True enough. What an invincible tar he was. He too — thank Heaven — was eccentric. Everybody ashore said that if he were put into a book — he, besides character and setting, would have plot and dramatic action. There would be the night they came for him to get the schooner away from the mob — out of the port — out of the Lakes — out of America. Such was the feeling against her that she would not be safe in this country; if she got away they would never dare to bring her back. The job had to be done in the face of a whole ward of frenzied Irishmen, who were already coming to wreak vengeance for all the relatives whose blood was on that misguided prow. Who would oppose them ? They ran for the man that would.

Besides his getting her away, there was the story of the trip across the ocean, — what a saucy adventurer they thought her when she appeared at an ocean port, and started out of the country with a height of mast that no ocean boat would ever dare to carry on so small a hull, and leaking from her collision; — how she braved the storm that damaged the Great Eastern; — how she was driven back for six weeks at a run; — how it struck her when she was almost to Europe, and she was only saved by turning tail and manœuvring with the waves until she was almost back to America again; — how he turned her about and “went at” it again;— and how he finally “got there.”

“Well,” I soliloquized, “we’ve got him left anyway.” I could get details any time by stepping into the next room, because my wife’s mother was along on that trip.

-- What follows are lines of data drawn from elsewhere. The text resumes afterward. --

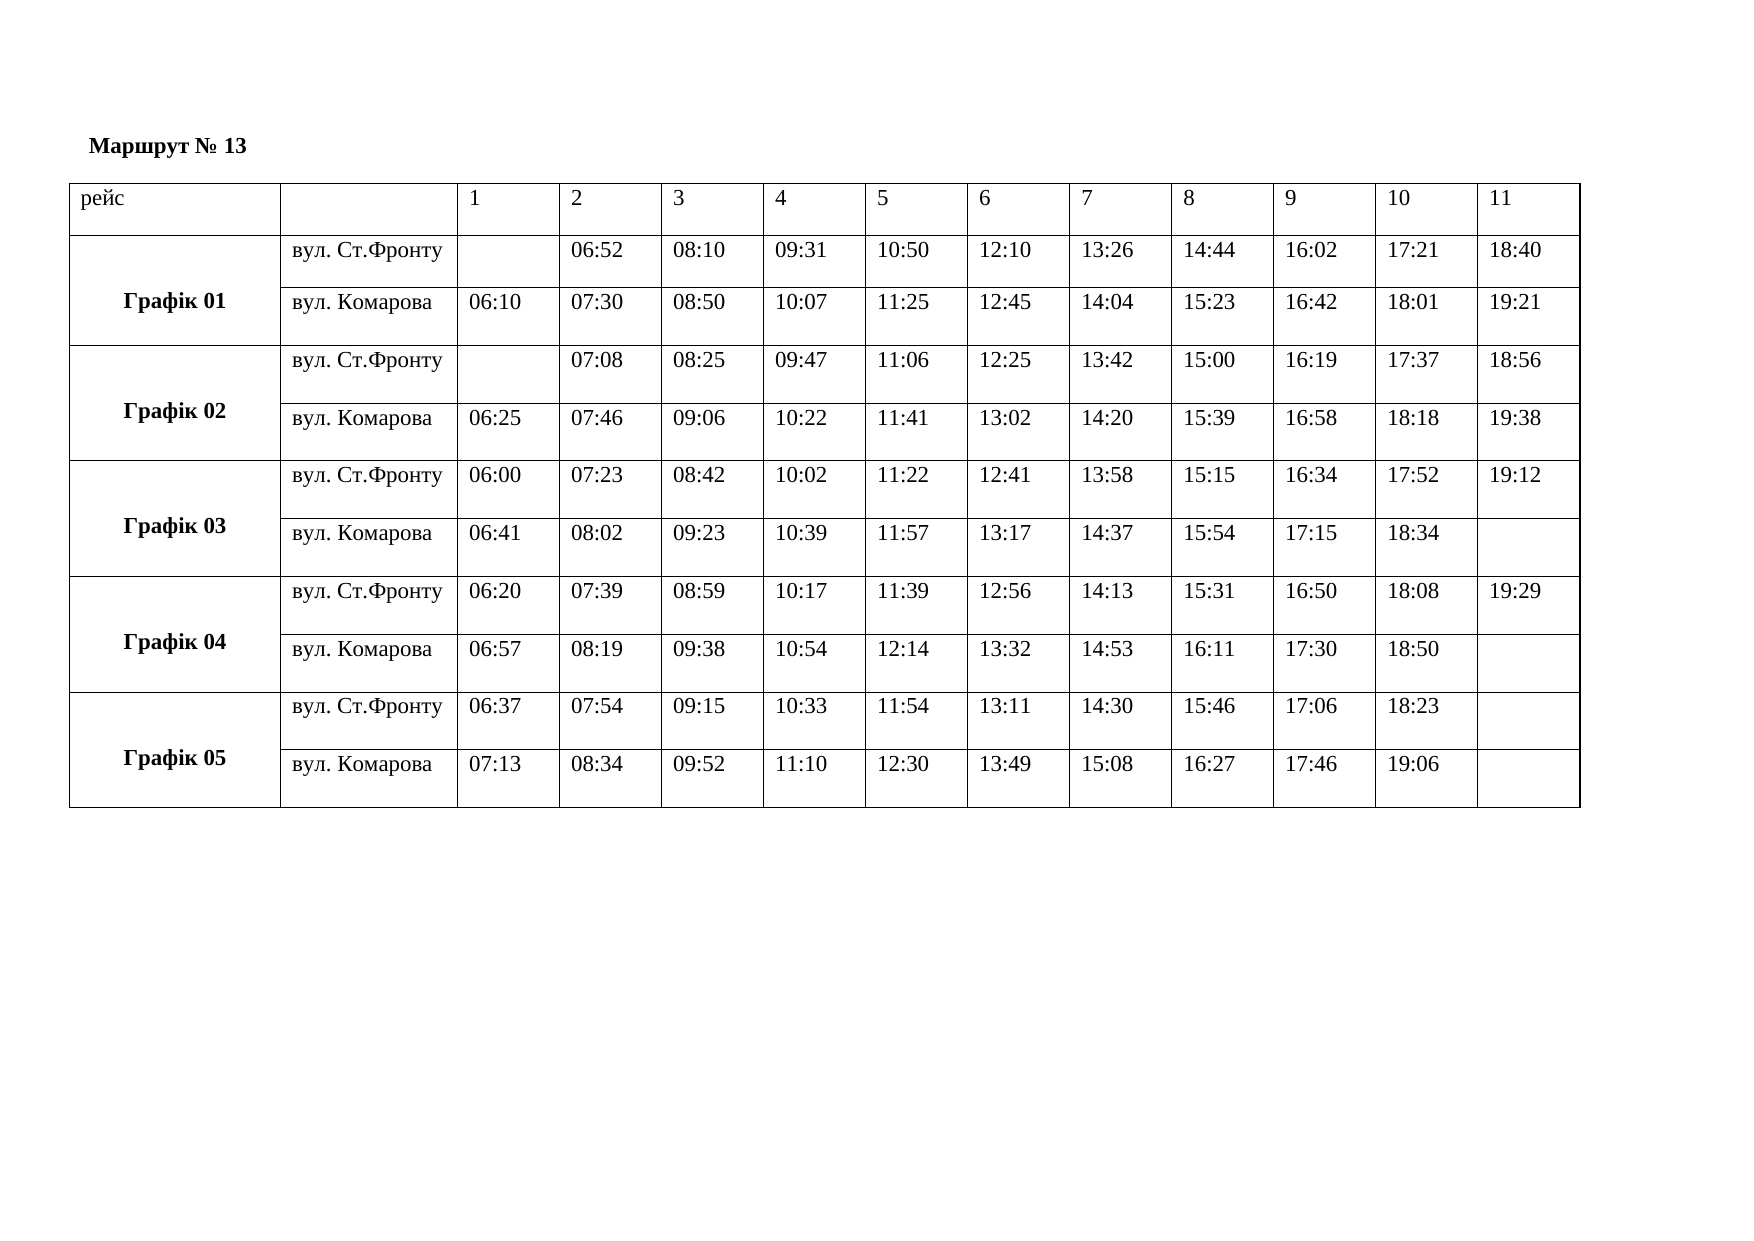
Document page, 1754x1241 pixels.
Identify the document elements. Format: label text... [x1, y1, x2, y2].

table_cell 15:39 [1172, 404, 1273, 460]
table_cell 09:52 [662, 750, 763, 807]
table_cell 10:33 [764, 693, 865, 749]
table_cell 12:10 [968, 236, 1069, 287]
table_cell 09:15 [662, 693, 763, 749]
table_header 7 [1070, 184, 1171, 235]
table_cell 09:06 [662, 404, 763, 460]
table_cell 07:13 [458, 750, 559, 807]
table_cell 12:41 [968, 461, 1069, 518]
table_cell 15:15 [1172, 461, 1273, 518]
table_header 5 [866, 184, 967, 235]
table_cell 14:20 [1070, 404, 1171, 460]
table_cell 18:01 [1376, 288, 1477, 345]
text Маршрут № 13 [88, 132, 1665, 158]
table_cell 09:31 [764, 236, 865, 287]
table_cell 18:18 [1376, 404, 1477, 460]
table_cell 07:54 [560, 693, 661, 749]
table_cell 13:42 [1070, 346, 1171, 402]
table_cell 07:39 [560, 577, 661, 634]
table_cell 08:19 [560, 635, 661, 692]
table_header 11 [1478, 184, 1579, 235]
table_cell вул. Ст.Фронту [281, 693, 457, 749]
table_cell 06:10 [458, 288, 559, 345]
table_cell вул. Комарова [281, 288, 457, 345]
table_header 6 [968, 184, 1069, 235]
table_cell 16:34 [1274, 461, 1375, 518]
table_cell 19:06 [1376, 750, 1477, 807]
table_cell 16:19 [1274, 346, 1375, 402]
table_cell 11:41 [866, 404, 967, 460]
table_cell 10:39 [764, 519, 865, 576]
table_cell 16:58 [1274, 404, 1375, 460]
table_cell 07:23 [560, 461, 661, 518]
table_cell [458, 236, 559, 287]
table_cell 08:42 [662, 461, 763, 518]
table_cell 17:37 [1376, 346, 1477, 402]
table_cell 08:59 [662, 577, 763, 634]
table_cell 11:10 [764, 750, 865, 807]
table_cell 13:02 [968, 404, 1069, 460]
table_cell 10:17 [764, 577, 865, 634]
table_header [281, 184, 457, 235]
table_cell 07:08 [560, 346, 661, 402]
table_cell 13:49 [968, 750, 1069, 807]
table_cell 13:26 [1070, 236, 1171, 287]
table_cell 17:30 [1274, 635, 1375, 692]
table_cell Графік 03 [70, 461, 280, 576]
table_header 2 [560, 184, 661, 235]
table_cell 15:00 [1172, 346, 1273, 402]
table_cell 13:11 [968, 693, 1069, 749]
table_cell 16:42 [1274, 288, 1375, 345]
table_cell 11:39 [866, 577, 967, 634]
table_cell 12:45 [968, 288, 1069, 345]
table_cell вул. Ст.Фронту [281, 346, 457, 402]
table_header 10 [1376, 184, 1477, 235]
table_cell 16:50 [1274, 577, 1375, 634]
table_cell 14:30 [1070, 693, 1171, 749]
table_cell 09:38 [662, 635, 763, 692]
table_cell 11:25 [866, 288, 967, 345]
table_cell 12:56 [968, 577, 1069, 634]
table_cell 06:20 [458, 577, 559, 634]
table_cell 08:10 [662, 236, 763, 287]
table_cell 17:06 [1274, 693, 1375, 749]
table_cell 08:25 [662, 346, 763, 402]
table_cell 13:58 [1070, 461, 1171, 518]
table_cell 16:11 [1172, 635, 1273, 692]
table_header 4 [764, 184, 865, 235]
table_cell 09:23 [662, 519, 763, 576]
table_cell 07:30 [560, 288, 661, 345]
table_cell вул. Ст.Фронту [281, 461, 457, 518]
table_cell вул. Комарова [281, 519, 457, 576]
table_cell 19:38 [1478, 404, 1579, 460]
table_cell 08:02 [560, 519, 661, 576]
table_cell [1478, 635, 1579, 692]
table_cell вул. Комарова [281, 635, 457, 692]
table_cell 14:04 [1070, 288, 1171, 345]
table_cell 12:30 [866, 750, 967, 807]
table_cell 19:21 [1478, 288, 1579, 345]
table_cell 14:37 [1070, 519, 1171, 576]
table_header рейс [70, 184, 280, 235]
table_cell 06:41 [458, 519, 559, 576]
table_cell 18:08 [1376, 577, 1477, 634]
table_cell 13:32 [968, 635, 1069, 692]
table_cell 12:25 [968, 346, 1069, 402]
table_cell 11:22 [866, 461, 967, 518]
table_cell [1478, 519, 1579, 576]
table_header 8 [1172, 184, 1273, 235]
table_cell 18:50 [1376, 635, 1477, 692]
table_cell 11:06 [866, 346, 967, 402]
table_cell [1478, 693, 1579, 749]
table_cell 09:47 [764, 346, 865, 402]
table_cell 15:46 [1172, 693, 1273, 749]
table_cell вул. Ст.Фронту [281, 577, 457, 634]
table_cell Графік 04 [70, 577, 280, 692]
table_cell 15:54 [1172, 519, 1273, 576]
table_cell [1478, 750, 1579, 807]
table_cell 15:23 [1172, 288, 1273, 345]
table_cell вул. Ст.Фронту [281, 236, 457, 287]
table_cell 14:44 [1172, 236, 1273, 287]
table_cell 10:07 [764, 288, 865, 345]
table_cell 12:14 [866, 635, 967, 692]
table_cell 08:50 [662, 288, 763, 345]
table_cell вул. Комарова [281, 404, 457, 460]
table_cell 07:46 [560, 404, 661, 460]
table_header 9 [1274, 184, 1375, 235]
table_cell 14:13 [1070, 577, 1171, 634]
table_cell 10:22 [764, 404, 865, 460]
table_cell Графік 01 [70, 236, 280, 345]
table_cell [458, 346, 559, 402]
table_cell 06:00 [458, 461, 559, 518]
table_cell 06:25 [458, 404, 559, 460]
table_cell 10:50 [866, 236, 967, 287]
table_cell 18:23 [1376, 693, 1477, 749]
table_cell 16:27 [1172, 750, 1273, 807]
table_cell 17:15 [1274, 519, 1375, 576]
table_cell 08:34 [560, 750, 661, 807]
table_cell 19:12 [1478, 461, 1579, 518]
table_cell 06:37 [458, 693, 559, 749]
table_cell 18:40 [1478, 236, 1579, 287]
table_cell 17:46 [1274, 750, 1375, 807]
table_cell 13:17 [968, 519, 1069, 576]
table_cell 14:53 [1070, 635, 1171, 692]
table_cell 06:57 [458, 635, 559, 692]
table_cell 18:56 [1478, 346, 1579, 402]
table_cell вул. Комарова [281, 750, 457, 807]
table_cell 11:54 [866, 693, 967, 749]
table_cell Графік 05 [70, 693, 280, 807]
table_cell 16:02 [1274, 236, 1375, 287]
table_cell 17:52 [1376, 461, 1477, 518]
table_cell 19:29 [1478, 577, 1579, 634]
table_cell 06:52 [560, 236, 661, 287]
table_cell Графік 02 [70, 346, 280, 460]
table_cell 10:54 [764, 635, 865, 692]
table_header 1 [458, 184, 559, 235]
table_header 3 [662, 184, 763, 235]
table_cell 10:02 [764, 461, 865, 518]
table_cell 11:57 [866, 519, 967, 576]
table_cell 15:08 [1070, 750, 1171, 807]
table_cell 17:21 [1376, 236, 1477, 287]
table_cell 18:34 [1376, 519, 1477, 576]
table_cell 15:31 [1172, 577, 1273, 634]
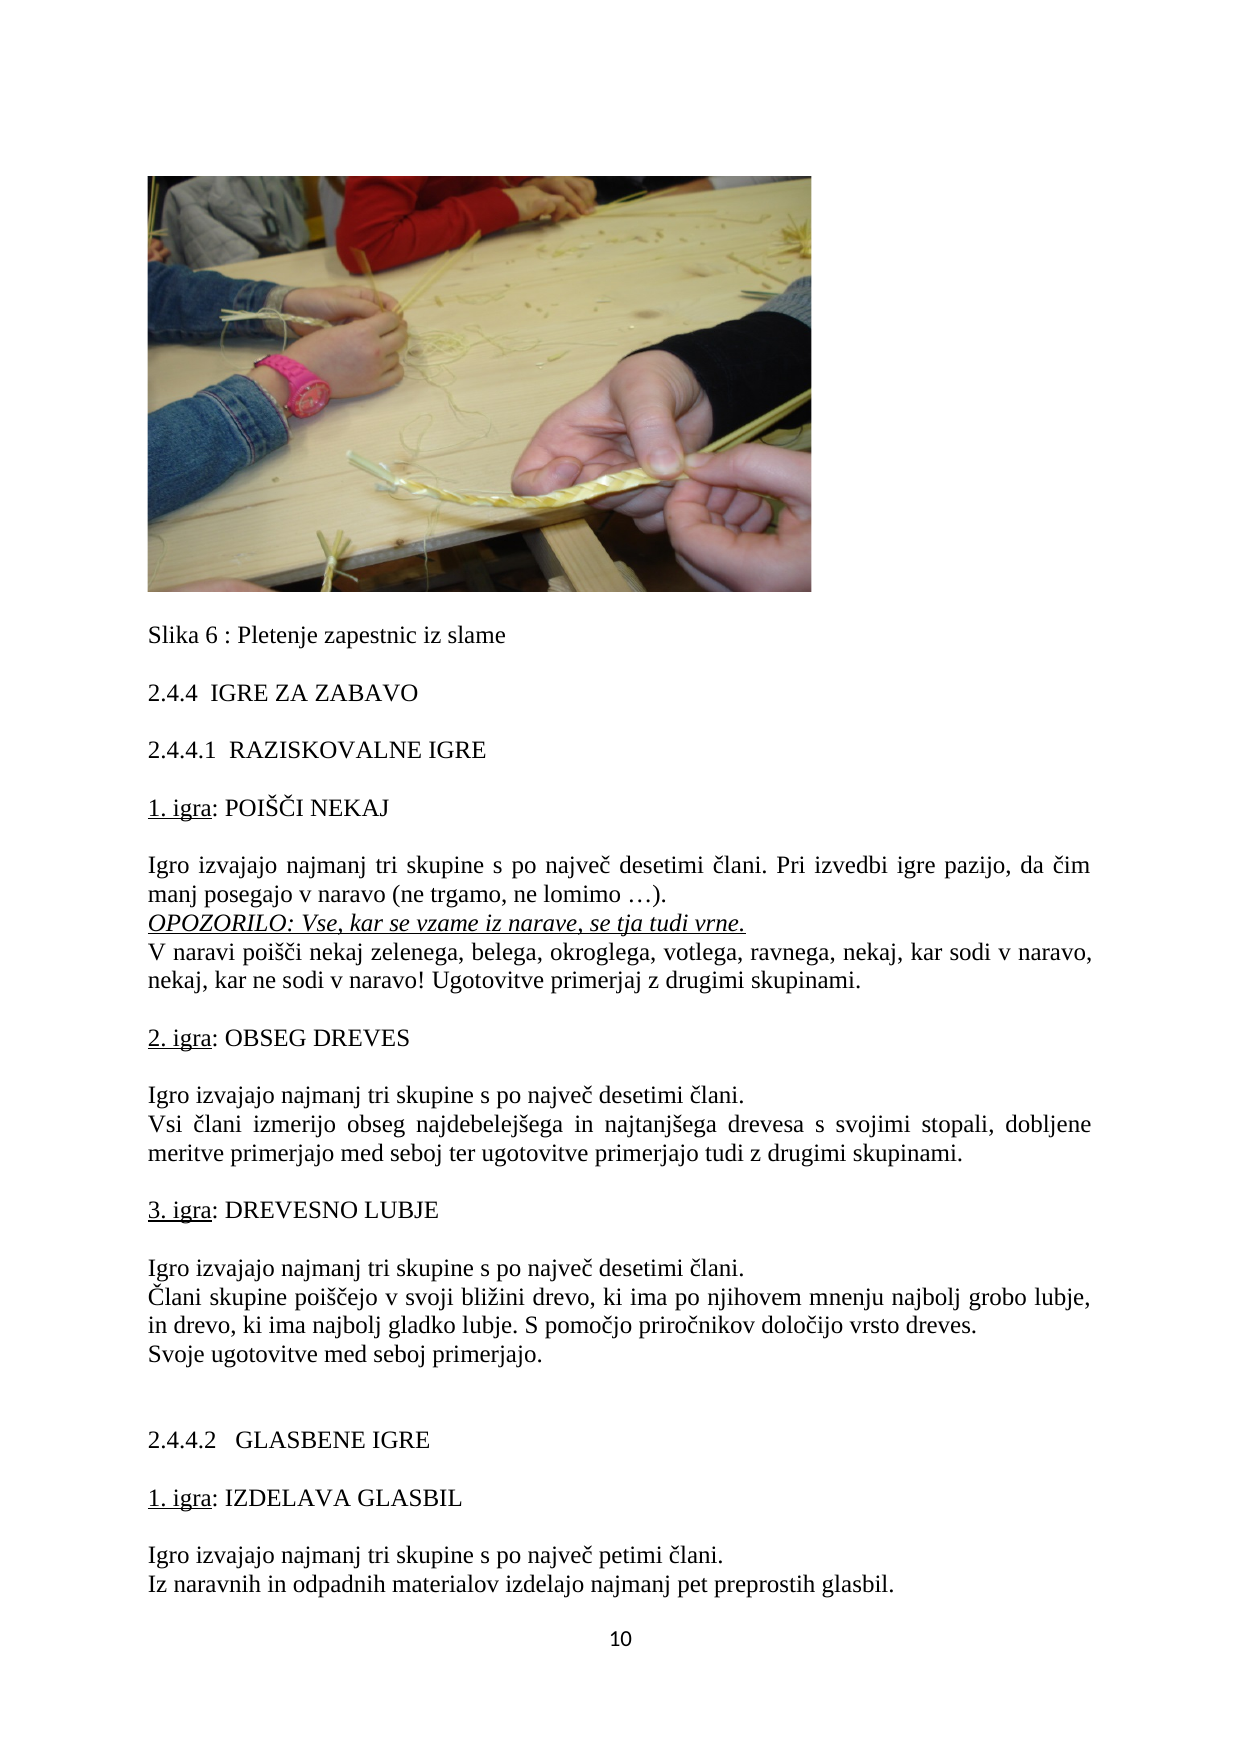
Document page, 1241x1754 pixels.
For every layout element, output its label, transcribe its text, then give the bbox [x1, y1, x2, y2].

text Igro izvajajo najmanj tri skupine s po največ desetimi člani. [148, 1080, 1093, 1109]
text Igro izvajajo najmanj tri skupine s po največ desetimi člani. Pri izvedbi igre pazijo, da čim manj posegajo v naravo (ne trgamo, ne lomimo …). [148, 850, 1093, 908]
text Svoje ugotovitve med seboj primerjajo. [148, 1339, 1093, 1368]
text Igro izvajajo najmanj tri skupine s po največ petimi člani. [148, 1540, 1093, 1569]
picture [147, 176, 812, 592]
text 1. igra: IZDELAVA GLASBIL [148, 1483, 1093, 1512]
text 2.4.4 IGRE ZA ZABAVO [148, 678, 1093, 707]
text 3. igra: DREVESNO LUBJE [148, 1195, 1093, 1224]
text Slika 6 : Pletenje zapestnic iz slame [148, 620, 1093, 649]
text Vsi člani izmerijo obseg najdebelejšega in najtanjšega drevesa s svojimi stopali, dobljene meritve primerjajo med seboj ter ugotovitve primerjajo tudi z drugimi skupinami. [148, 1109, 1093, 1167]
text V naravi poišči nekaj zelenega, belega, okroglega, votlega, ravnega, nekaj, kar sodi v naravo, nekaj, kar ne sodi v naravo! Ugotovitve primerjaj z drugimi skupinami. [148, 937, 1093, 994]
text OPOZORILO: Vse, kar se vzame iz narave, se tja tudi vrne. [148, 908, 1093, 937]
text 2. igra: OBSEG DREVES [148, 1023, 1093, 1052]
text Člani skupine poiščejo v svoji bližini drevo, ki ima po njihovem mnenju najbolj grobo lubje, in drevo, ki ima najbolj gladko lubje. S pomočjo priročnikov določijo vrsto dreves. [148, 1282, 1093, 1339]
text 2.4.4.2 GLASBENE IGRE [148, 1425, 1093, 1454]
text 2.4.4.1 RAZISKOVALNE IGRE [148, 735, 1093, 764]
text 1. igra: POIŠČI NEKAJ [148, 793, 1093, 822]
text Iz naravnih in odpadnih materialov izdelajo najmanj pet preprostih glasbil. [148, 1569, 1093, 1598]
text Igro izvajajo najmanj tri skupine s po največ desetimi člani. [148, 1253, 1093, 1282]
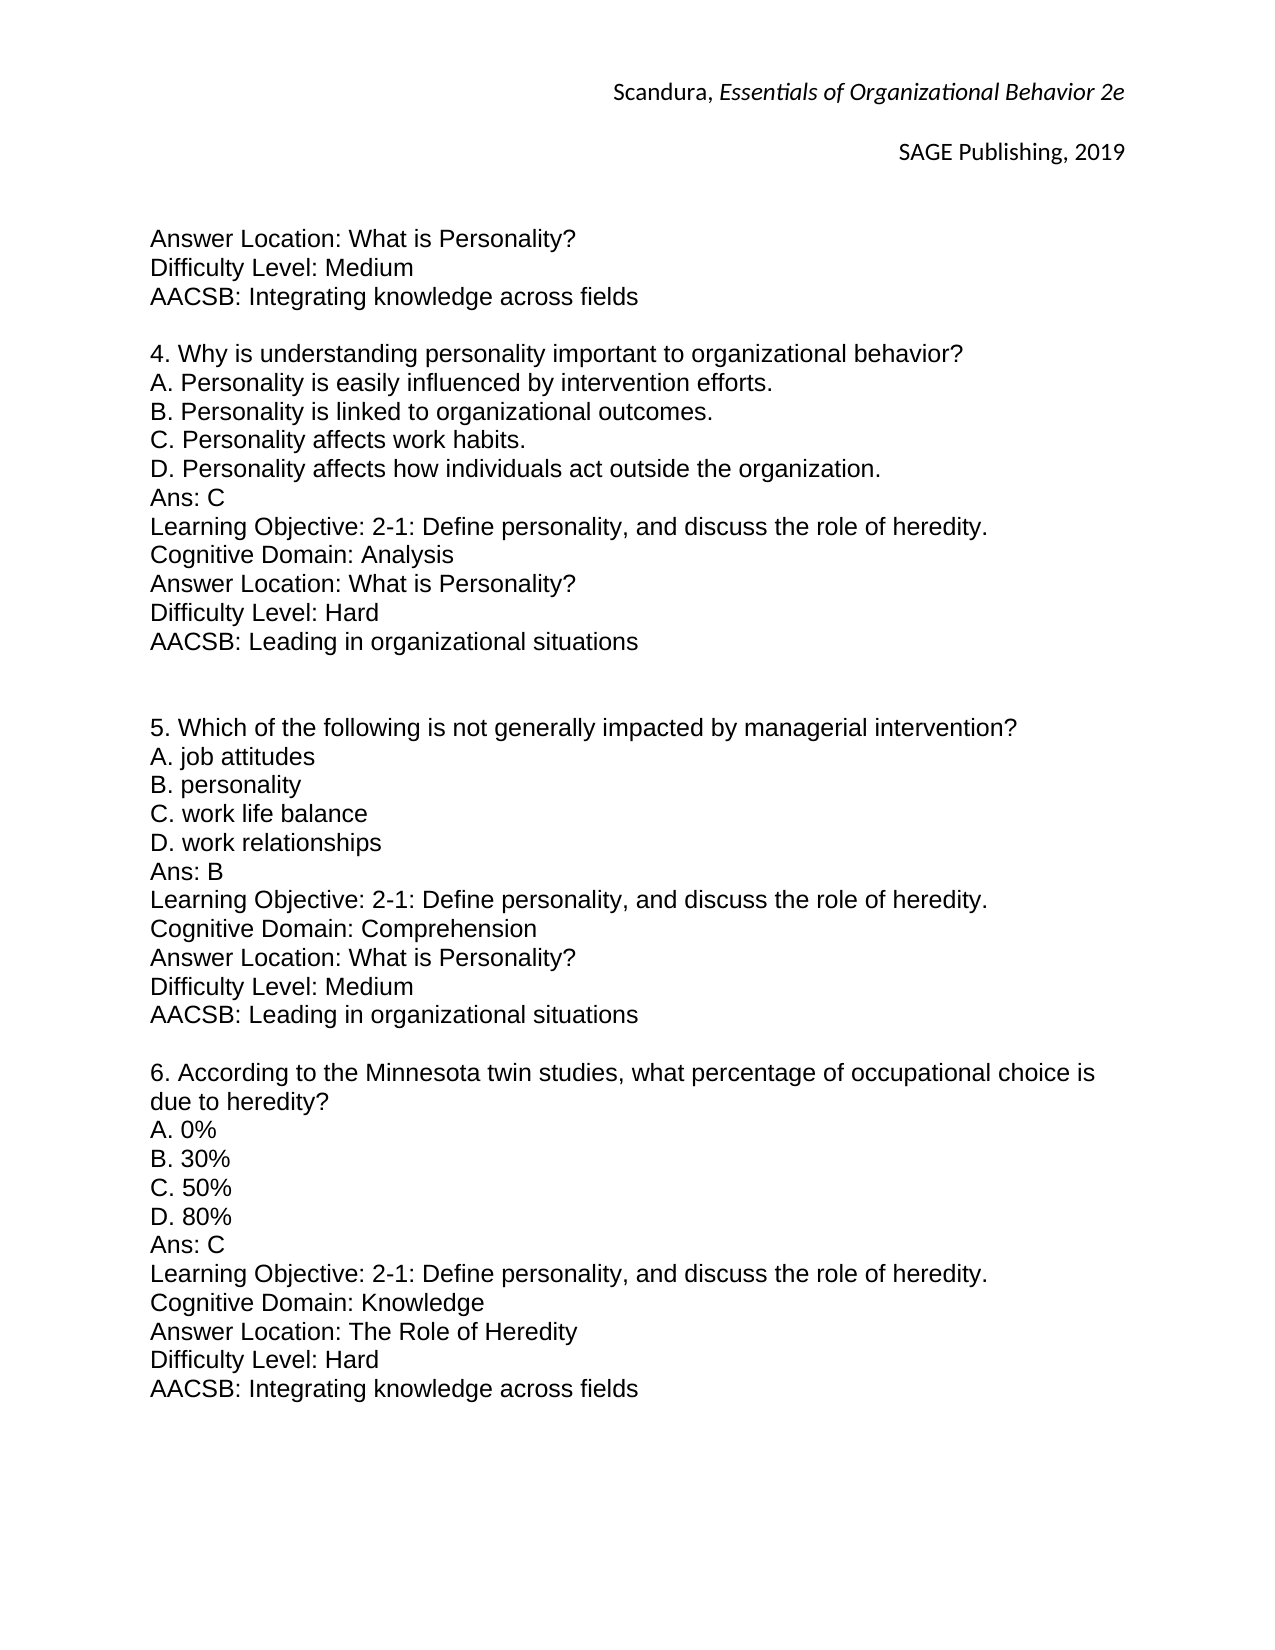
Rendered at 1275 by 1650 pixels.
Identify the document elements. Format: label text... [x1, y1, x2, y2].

text D. work relationships [150, 828, 1125, 857]
text Difficulty Level: Medium [150, 253, 1125, 282]
text Ans: B [150, 857, 1125, 885]
text Ans: C [150, 1230, 1125, 1259]
text Cognitive Domain: Analysis [150, 540, 1125, 569]
text AACSB: Leading in organizational situations [150, 1000, 1125, 1029]
text Ans: C [150, 483, 1125, 512]
text B. 30% [150, 1144, 1125, 1173]
text B. personality [150, 770, 1125, 799]
text A. Personality is easily influenced by intervention efforts. [150, 368, 1125, 397]
text Cognitive Domain: Comprehension [150, 914, 1125, 943]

I almost lost my wife’s mother when she was a little girl. But the captain caught her just as she was sliding on a sea over the lee rail.

Just the other day my wife came into the middle room where I was meditating comfortably. She had an old volume of the Atlantic in her hand. I did not doubt that she had found some article that had escaped me on Transportation, — or maybe Literary Theory.

“Dear.”

“Yes.”

“I have something to tell you.”

“Yes. What is it?”

“ Somebody — has gone and used my grandfather.”

We stared at it together.

Amelia read, “She was of two hundred and thirty tons burden, and was painted green with a white stripe ” —

“Yes, but lots of boats” —

“ But here it is about the bridge-tender that got the bridge open just in time, and” —

“But such an incident might happen to some other” —

“And here she got to Cork. But ol course the name of the boat and everybody is changed.”

I immediately got up and went into the next room. “Where did you put into Europe ? And did you get new masts for that schooner ?”

“The new masts were stepped at Cork,” replied my wife’s mother.

It was beginning to look dark for our book.

“ And hear what the old bridge-tender said,” continued my wife. "' More als drei hundert peeples was gone dead by dot shooner.’ ”

That settled it; I looked it all over. And there went my second book by the board.

“Yes, but that would n’t keep you from writing it, — you know lots more than that,” said Amelia. “And then the character” —

“Character, your grandfather! The story’s gone. Don’t you see,” I said emphatically, “that the true story is now fiction? I can’t write that again and call it fiction. And it is the worst of bad art to claim a thing to be really true in a story. The literary world resents it, because it is taking a mean advantage.”

She does not exactly understand this, — but I do. She cannot realize that we have lost her grandfather entirely. She tells me details hopefully, not seeing that I would have to plagiarize whole sections of the story.

“Well, anyway,” I said, crossing my legs independently, “ I am glad to say that I have n’t come this far through the world without doing some navigating myself. Hereafter I shall write only about things that no one can possibly know but myself.”

“Yes, but you forget,” said Amelia. “ Don’t you know you were warned that the public were already satisfied with their writer on” —

“That’s so. I forgot.”

I picked up a current magazine and fell to considering, in all its bearings, a fact plainly put by a publisher in an interview with regard to last year’s output. He said, “Of the successes, oftentimes the first book contains all there is in a writer. It is based upon the richest experiences of his own life, and they are all there. The second book determines whether he is a real writer or not.”

Therefore, when the material for a man’s first book is seized upon and made unusable, it is not only a book, but a whole career that has been snatched from under him. As for me, I am the author of two first books — that I never had a chance to write.